A ofensiva do governo do Rio contra os traficantes foi um espetáculo midiático para o planeta ver. Mas especialistas garantem que a questão – assim como outros problemas da cidade – está longe de ser solucionada
Hélio luz vende caro sua adesão ao senso comum. Muito caro. A ponto de, sem qualquer hesitação, enviar de volta à ficção o capitão Nascimento, forte postulante à condição de super-herói nacional. "É estranho. Ele nunca virou major", brinca.
Por mais óbvia que pareça a fronteira entre ficção e realidade, a hipnose gerada pela saga Tropa de Elite, dirigida por José Padilha, parece tê-la esfacelado aos olhos do público médio brasileiro. A massa anseia por encontrar um Wagner Moura rebatizado, de farda preta e faca na caveira, moralizando a bandidagem carioca morro acima, enquanto cospe jargões pegajosos.

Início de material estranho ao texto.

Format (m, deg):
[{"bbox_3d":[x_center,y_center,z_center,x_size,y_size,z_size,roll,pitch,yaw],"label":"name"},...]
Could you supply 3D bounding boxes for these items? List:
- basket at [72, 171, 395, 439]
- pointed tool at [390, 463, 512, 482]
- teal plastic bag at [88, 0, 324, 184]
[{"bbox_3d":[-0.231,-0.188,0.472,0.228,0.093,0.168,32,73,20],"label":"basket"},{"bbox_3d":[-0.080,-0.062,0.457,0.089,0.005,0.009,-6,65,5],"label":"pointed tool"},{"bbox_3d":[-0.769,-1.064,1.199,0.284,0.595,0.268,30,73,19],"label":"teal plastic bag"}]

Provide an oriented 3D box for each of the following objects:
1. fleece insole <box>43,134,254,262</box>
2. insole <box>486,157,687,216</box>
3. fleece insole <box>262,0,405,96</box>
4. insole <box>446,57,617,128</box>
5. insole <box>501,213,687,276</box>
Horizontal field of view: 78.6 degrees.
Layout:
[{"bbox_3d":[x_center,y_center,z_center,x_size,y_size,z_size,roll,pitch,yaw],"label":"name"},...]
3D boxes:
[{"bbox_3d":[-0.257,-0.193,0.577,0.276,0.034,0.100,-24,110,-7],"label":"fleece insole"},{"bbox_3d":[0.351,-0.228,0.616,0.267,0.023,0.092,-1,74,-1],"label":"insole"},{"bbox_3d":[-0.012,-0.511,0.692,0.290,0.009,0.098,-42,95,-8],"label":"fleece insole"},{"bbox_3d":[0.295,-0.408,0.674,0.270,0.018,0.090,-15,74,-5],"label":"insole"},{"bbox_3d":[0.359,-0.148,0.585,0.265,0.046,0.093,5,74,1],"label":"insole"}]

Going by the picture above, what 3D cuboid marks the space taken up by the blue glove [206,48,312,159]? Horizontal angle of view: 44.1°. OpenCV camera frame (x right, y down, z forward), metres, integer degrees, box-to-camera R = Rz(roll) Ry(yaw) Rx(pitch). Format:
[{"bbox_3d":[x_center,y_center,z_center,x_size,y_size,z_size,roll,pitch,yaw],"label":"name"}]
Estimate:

Mas Hélio Luz enxerga claro o suficiente para perceber que Tropa não é a vida real, ainda que aborde temas extremamente atuais, como a ascensão das milícias no Rio de Janeiro. Essa resistência contra as armadilhas da indústria cultural é resultado da casca-grossa adquirida pelos anos à frente da Polícia Civil carioca: ele chefiou a corporação entre 1995 e 1997. Na época, sob a gestão do governador Marcello Alencar, o estado se via às voltas com outros problemas: os sequestros. Quando Luz assumiu a cadeira, 140 pessoas estavam nas mãos de grupos armados. Mas ele só conseguiu erradicar a prática quando voltou suas atenções para a área da polícia que se encarregava de seu combate, a Divisão Antissequestro (DAS). Foi nesse período que deu uma das declarações que até hoje o definem como um policial diferente, para dizer o mínimo: "A DAS parou de sequestrar".
Uma pessoa capaz de, de dentro do mais alto cargo da corporação, lançar um discurso desse calibre, sempre enxergará a criminalidade carioca e as estratégias para contê-la com um olhar mais afiado. Por isso, enquanto assistia ao Rio de Janeiro pegando fogo em fins de novembro de 2010, Luz não teve surpresa alguma. Na verdade, agora na condição de espectador das ações de repressão, o ex-chefe da Polícia Civil, que também foi deputado estadual (pelo PT-RJ), chegou até a se divertir. E mostra que mantém o ceticismo e a virulência nas análises que sempre o marcaram ao debater a megaoperação conjunta de polícia e Forças Armadas. "Não vai alterar nada. O narcotráfico não é crime organizado", Luz afirma. Sem medo algum da impopularidade, ele trataria os arrastões e atentados que alarmaram a capital carioca na semana que antecedeu a ofensiva policial como "questão de ordem pública". "Não se chama o Exército para resolver isso", declara.